Transport and thermodynamic properties under anharmonic motion in type-I Ba${}_8$Ga${}_{16}$Sn${}_{30}$ clathrate

Anharmonic guest atom oscillation has direct connection to the thermal transport and thermoelectric behavior of type-I Ba${}_8$Ga${}_{16}$Sn${}_{30}$ clathrates. This behavior can be observed through several physical properties, with for example the heat capacity providing a measure of the overall excitation level structure. Localized anharmonic excitations also influence the low-temperature resistivity, as we show in this paper. By combining heat capacity, transport measurements, and our previous NMR relaxation results, we address the distribution of local oscillators in this material, as well as the shape of the confining potential and the excitation energies for Ba(2) ions in the cages. We also compare to the soft-potential model and other models used for similar systems. The results show good agreement between the previously deduced anharmonic rattler potential and experimental data.

Figure 1

${}^{71}$Ga NMR quadrupole contribution to inverse $T_{1}T$ product (circles) from Ref. 9 for type-I Ba${}_8$Ga${}_{16}$Sn${}_{30}$, and a fit to anharmonic oscillator behavior (solid curve).
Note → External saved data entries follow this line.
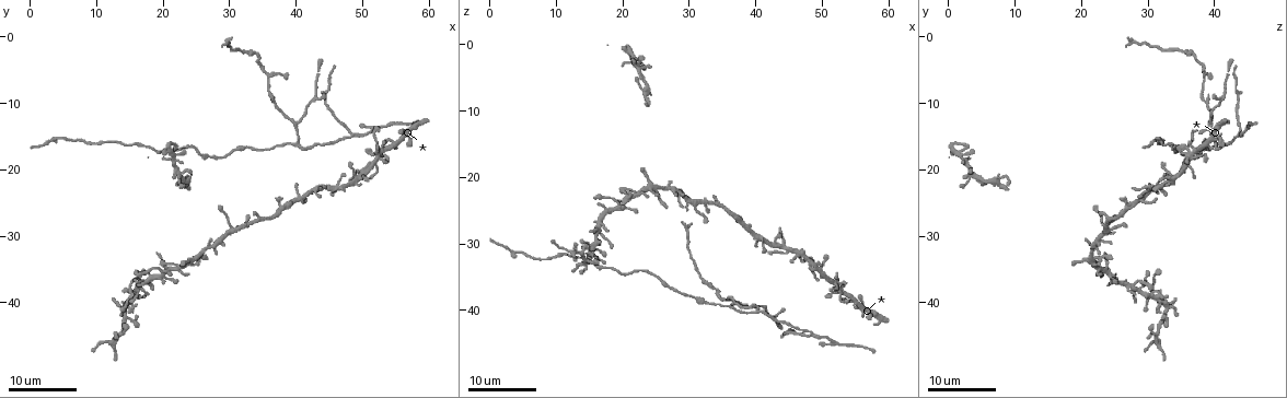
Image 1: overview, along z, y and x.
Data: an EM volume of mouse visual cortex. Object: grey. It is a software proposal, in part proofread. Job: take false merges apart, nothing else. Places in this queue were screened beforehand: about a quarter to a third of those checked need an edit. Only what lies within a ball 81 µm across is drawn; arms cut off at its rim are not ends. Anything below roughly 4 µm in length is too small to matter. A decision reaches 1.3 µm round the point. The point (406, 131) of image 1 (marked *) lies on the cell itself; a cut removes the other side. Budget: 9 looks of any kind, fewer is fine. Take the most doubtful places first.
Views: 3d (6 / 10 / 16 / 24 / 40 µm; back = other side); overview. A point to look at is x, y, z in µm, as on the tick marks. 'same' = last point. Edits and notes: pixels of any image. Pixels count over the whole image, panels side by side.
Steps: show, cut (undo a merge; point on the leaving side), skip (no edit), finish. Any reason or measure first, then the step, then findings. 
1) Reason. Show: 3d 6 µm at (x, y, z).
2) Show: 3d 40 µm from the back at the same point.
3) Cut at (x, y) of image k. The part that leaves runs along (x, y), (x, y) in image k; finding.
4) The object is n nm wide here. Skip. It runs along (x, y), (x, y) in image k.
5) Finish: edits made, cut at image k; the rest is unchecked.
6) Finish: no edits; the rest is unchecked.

Show: 3d 16 µm at (40.0, 16.0, 40.0).

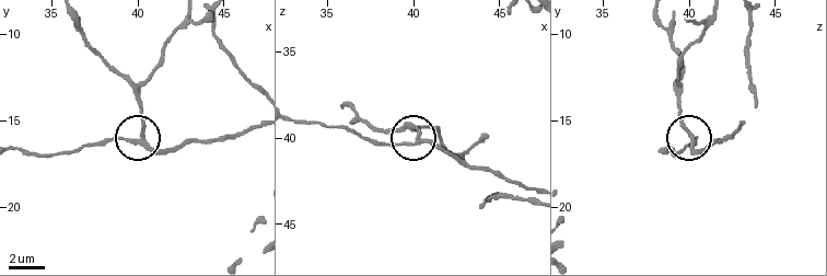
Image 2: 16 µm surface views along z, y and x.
Closer look. Show: 3d 6 µm at (40.2, 15.9, 40.1).

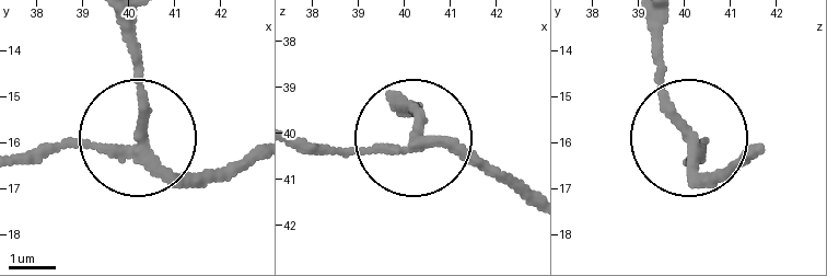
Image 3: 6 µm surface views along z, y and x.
The object is 220 nm wide here. Skip. It runs along (248, 152), (201, 172), (159, 160), (131, 19) in image 3; all the same cell.

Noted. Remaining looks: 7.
Three arms meet. Show: 3d 16 µm at (48.5, 14.5, 44.0).

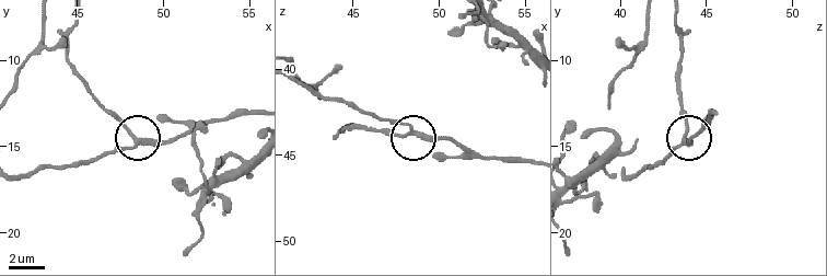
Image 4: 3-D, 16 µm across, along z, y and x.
Show: 3d 10 µm at (48.4, 14.6, 43.7).

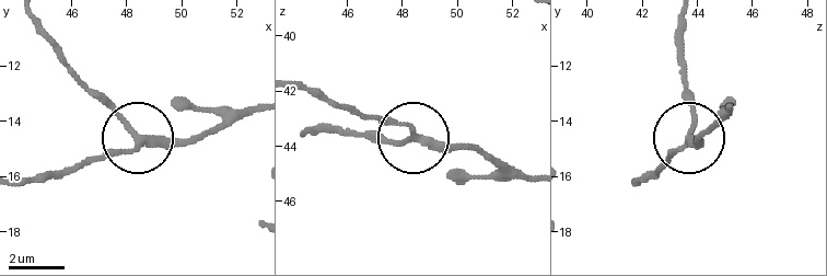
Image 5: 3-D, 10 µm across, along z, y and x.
Show: 3d 6 µm at (48.3, 14.6, 43.7).

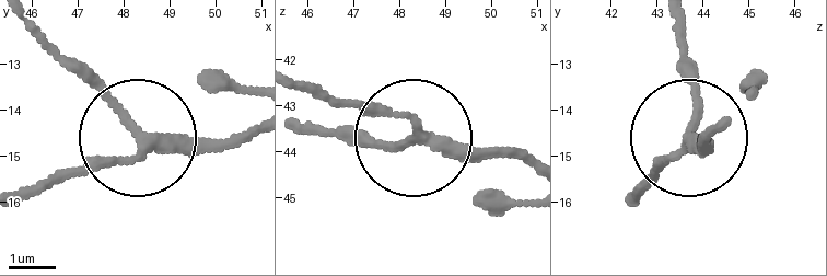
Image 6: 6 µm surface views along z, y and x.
3 arms meet here. Skip. Continuous, no second cell.

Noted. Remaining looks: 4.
Thin arm on a thick one. Show: 3d 16 µm at (20.0, 36.0, 24.5).

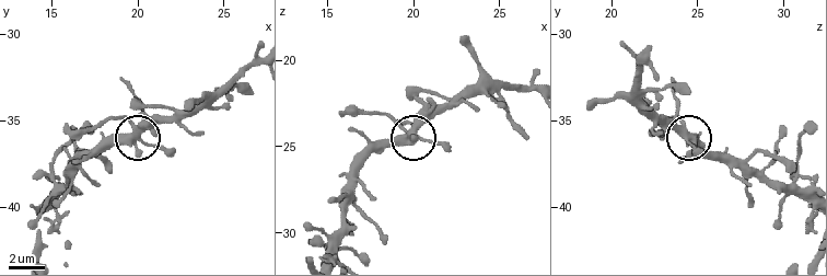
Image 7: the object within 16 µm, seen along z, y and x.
Zoom in. Show: 3d 6 µm at (20.0, 35.7, 24.4).

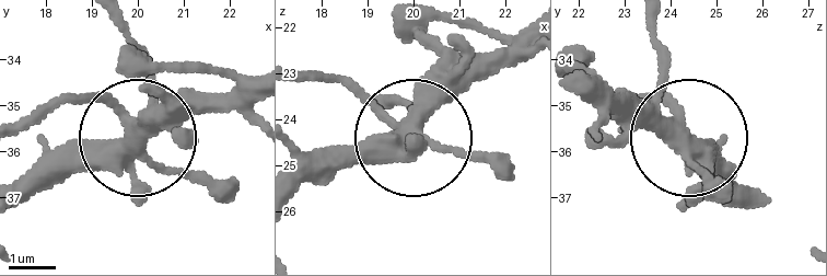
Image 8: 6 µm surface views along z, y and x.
Skip. All the same cell.

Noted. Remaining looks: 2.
Looks like a crossing. Show: 3d 16 µm at (30.0, 29.0, 23.5).

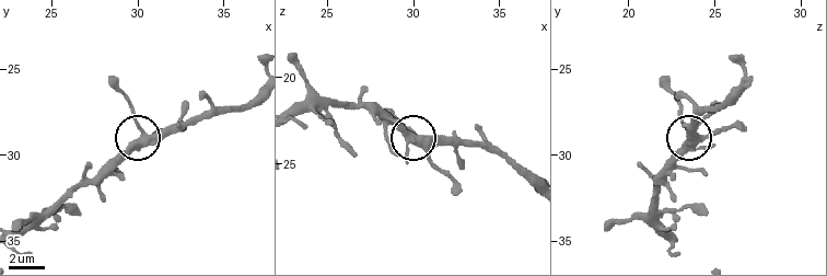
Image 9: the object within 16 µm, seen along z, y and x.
Show: 3d 6 µm at (30.2, 29.1, 23.7).

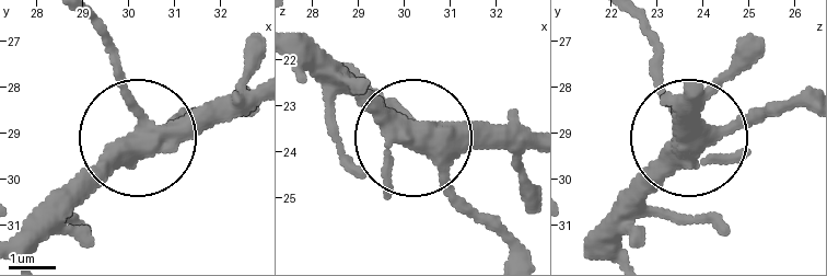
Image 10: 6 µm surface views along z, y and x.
The side arm is 33 µm long; 5 arms meet here. Skip. All the same cell.

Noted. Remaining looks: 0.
Finish: no edits; the rest is unchecked.

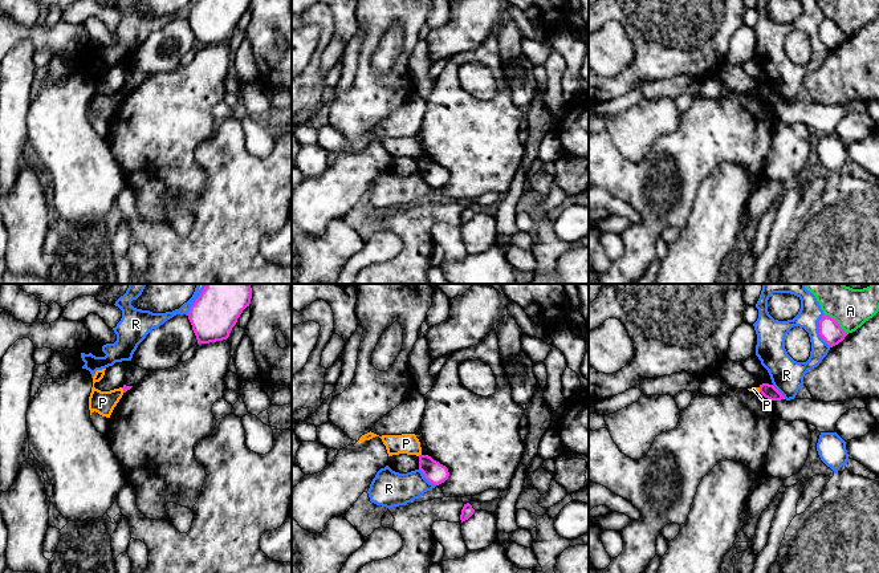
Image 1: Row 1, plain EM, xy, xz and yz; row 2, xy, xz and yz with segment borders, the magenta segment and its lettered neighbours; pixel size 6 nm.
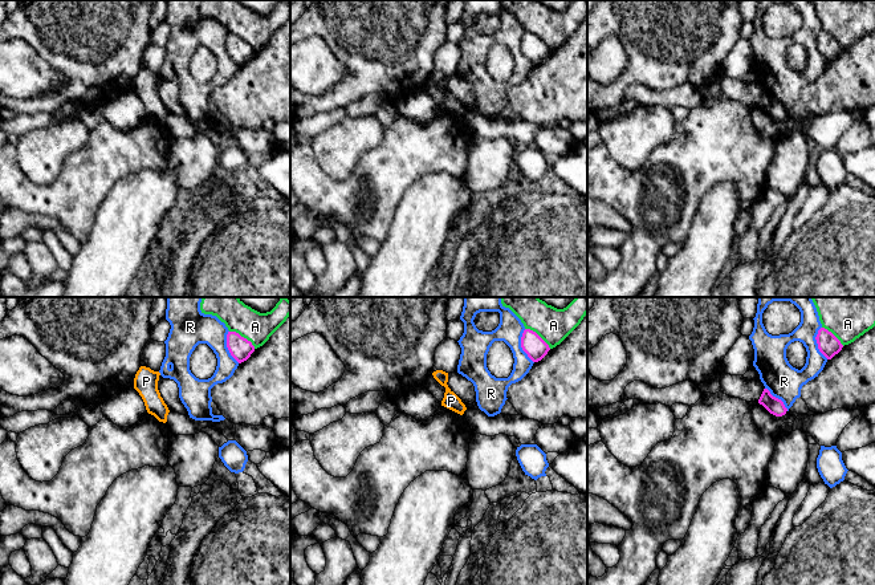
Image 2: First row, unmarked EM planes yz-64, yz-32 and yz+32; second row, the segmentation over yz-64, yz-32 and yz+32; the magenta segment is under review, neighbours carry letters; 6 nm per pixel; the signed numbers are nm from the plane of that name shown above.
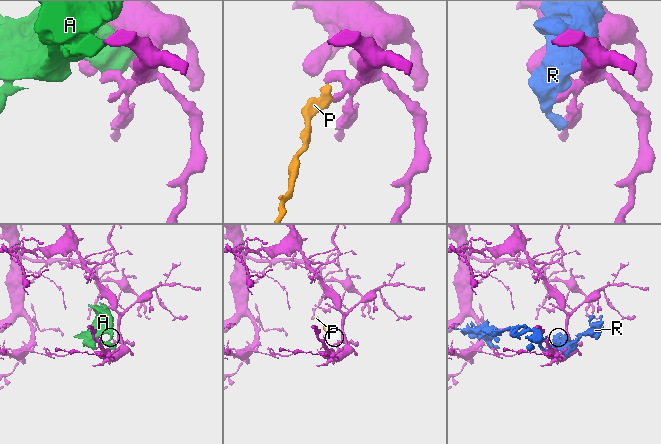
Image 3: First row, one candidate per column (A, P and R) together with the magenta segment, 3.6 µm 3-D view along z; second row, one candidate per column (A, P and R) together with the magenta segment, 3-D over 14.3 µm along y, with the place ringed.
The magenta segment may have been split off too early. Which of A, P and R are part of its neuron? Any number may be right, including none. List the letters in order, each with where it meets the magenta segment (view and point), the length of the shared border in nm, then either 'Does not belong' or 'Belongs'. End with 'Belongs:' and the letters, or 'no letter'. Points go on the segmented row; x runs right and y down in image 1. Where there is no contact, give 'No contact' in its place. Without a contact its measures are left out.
A: Touches magenta at yz (835, 321). Shared border 200 nm. Does not belong
P: Touches magenta at xy (123, 390). Shared border 40 nm. Does not belong
R: Touches magenta at yz (820, 330). Shared border 200 nm. Does not belong
Belongs: no letter

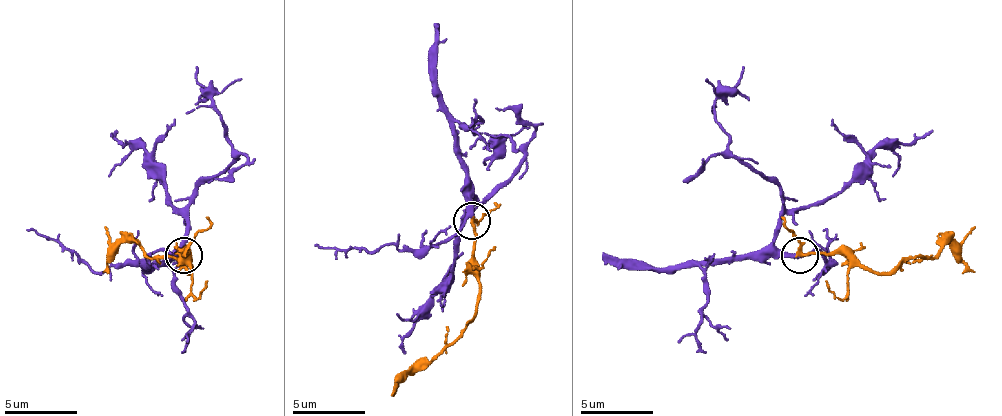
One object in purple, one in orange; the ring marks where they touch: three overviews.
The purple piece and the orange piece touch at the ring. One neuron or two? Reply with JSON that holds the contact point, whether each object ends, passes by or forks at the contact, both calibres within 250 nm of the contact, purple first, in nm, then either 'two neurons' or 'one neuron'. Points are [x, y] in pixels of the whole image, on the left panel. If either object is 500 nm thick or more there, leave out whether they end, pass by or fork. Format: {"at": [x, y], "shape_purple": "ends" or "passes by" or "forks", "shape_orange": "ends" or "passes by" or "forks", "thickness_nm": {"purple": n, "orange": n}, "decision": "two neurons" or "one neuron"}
{"at": [183, 255], "shape_purple": "passes by", "shape_orange": "passes by", "thickness_nm": {"purple": 240, "orange": 180}, "decision": "one neuron"}

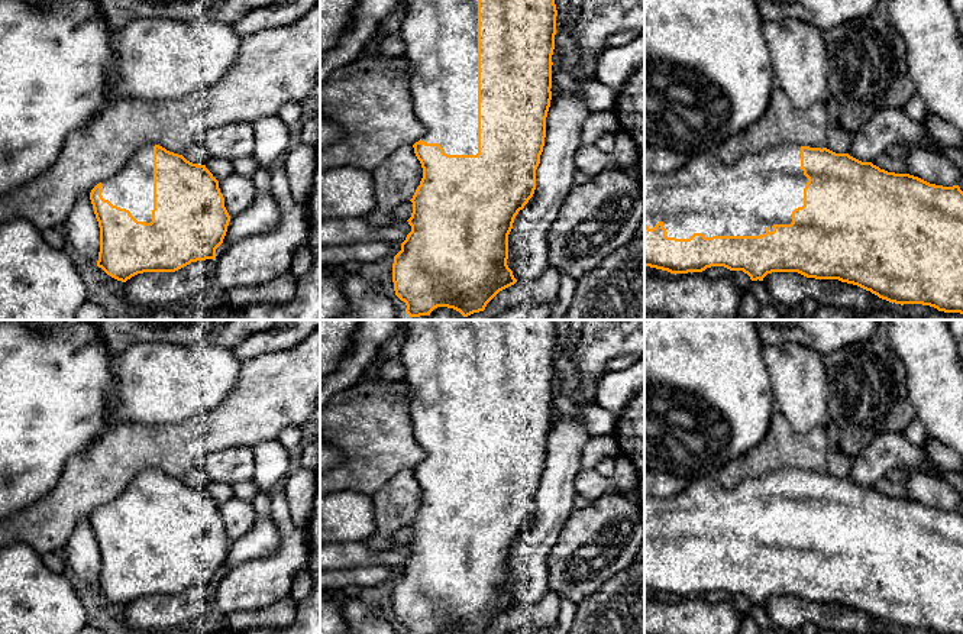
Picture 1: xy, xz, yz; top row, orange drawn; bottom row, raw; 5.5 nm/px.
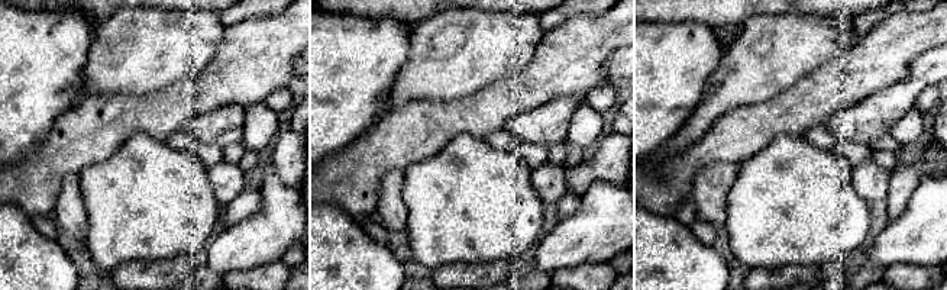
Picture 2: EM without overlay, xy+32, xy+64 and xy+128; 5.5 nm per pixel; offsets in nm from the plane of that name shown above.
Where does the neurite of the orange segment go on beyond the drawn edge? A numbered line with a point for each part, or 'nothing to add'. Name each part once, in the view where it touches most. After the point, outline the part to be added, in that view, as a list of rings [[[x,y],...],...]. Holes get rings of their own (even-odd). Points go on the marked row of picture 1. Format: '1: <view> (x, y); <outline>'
1: yz (705, 196); [[[785,143],[757,153],[747,153],[734,164],[724,164],[714,153],[697,155],[669,174],[644,172],[644,224],[663,223],[668,237],[689,239],[694,233],[712,236],[760,236],[773,224],[791,224],[792,211],[804,206],[808,178],[801,169],[801,146]]]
Inset: Corresponding 1D double-well potential and its first few energy levels (Ref. 11).

Figure 2

Resistivity measurements (open circles) and fitting (solid curve) from Bloch-Grüneisen function and Einstein model with ${\Theta }_D=230$ K and ${\Theta }_{E1}=56$ K, ${\Theta }_{E2}=49$ K. Inset: Expanded view at the low-temperature end of the data and fitting, where there is a clear mismatch between the model and data.

Figure 3

Resistivity data (open circles) and fitting (solid curve) with rattler contribution added to the previous model, ${\Theta }_D=230$ K, ${\Theta }_{E1}=66$ K, and ${\Theta }_{E2}=54$ K. Inset: Expanded view of the low-temperature region. The mismatch between the data and the model has been reduced significantly compared to that of Fig. 2.

Figure 4

Heat capacity measurement (open circles) and fitting (solid curve) to the model described in text. Inset: Temperature-dependent ${\Theta }_D\left(T\right)$ (solid curve). For comparison, the Debye temperature from the resistivity fit is also shown here (dashed line).

Figure 5

Measured $C/T^3$ vs $T$ and the fit to model described in text (solid curve). Individual contributions as labeled: Debye (dash-dotted), Einstein (dotted), and anharmonic oscillator (dashed). The Einstein part is a superposition of several oscillators.

Figure 6

Comparison of the anharmonic contribution and total calculated heat capacity with different anharmonic potentials. Compared to the model based on previous NMR results (solid curves), the dotted curves represent a narrower anharmonic potential and the dashed curves represent a broader anharmonic potential, as described in the text.